Rewrite the rows from the first one through the line containing "package for the", putting "Job openings" in place of "Vacancies" and leaving everything else unchanged.

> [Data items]
========

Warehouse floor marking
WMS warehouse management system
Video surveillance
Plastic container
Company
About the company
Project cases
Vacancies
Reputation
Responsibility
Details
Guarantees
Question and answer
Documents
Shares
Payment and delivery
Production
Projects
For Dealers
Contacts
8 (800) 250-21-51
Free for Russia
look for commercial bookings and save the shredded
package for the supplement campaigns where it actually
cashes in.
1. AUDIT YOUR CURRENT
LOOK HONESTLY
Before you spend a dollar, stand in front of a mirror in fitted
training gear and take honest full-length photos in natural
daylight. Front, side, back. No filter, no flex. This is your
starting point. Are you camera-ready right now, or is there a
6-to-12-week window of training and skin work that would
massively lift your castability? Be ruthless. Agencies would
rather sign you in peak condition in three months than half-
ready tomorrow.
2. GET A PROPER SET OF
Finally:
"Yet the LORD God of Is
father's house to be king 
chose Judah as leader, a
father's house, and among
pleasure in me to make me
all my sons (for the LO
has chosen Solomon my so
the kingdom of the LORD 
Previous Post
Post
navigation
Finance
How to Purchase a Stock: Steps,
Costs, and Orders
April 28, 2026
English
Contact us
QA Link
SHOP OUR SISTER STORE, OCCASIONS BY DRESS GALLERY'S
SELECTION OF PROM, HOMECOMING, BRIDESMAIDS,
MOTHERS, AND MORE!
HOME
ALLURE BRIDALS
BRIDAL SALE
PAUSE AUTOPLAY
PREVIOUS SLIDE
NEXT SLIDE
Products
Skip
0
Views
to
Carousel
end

========

> [RESPONSE BOX]
Warehouse floor marking
WMS warehouse management system
Video surveillance
Plastic container
Company
About the company
Project cases
Job openings
Reputation
Responsibility
Details
Guarantees
Question and answer
Documents
Shares
Payment and delivery
Production
Projects
For Dealers
Contacts
8 (800) 250-21-51
Free for Russia
look for commercial bookings and save the shredded
package for the supplement campaigns where it actually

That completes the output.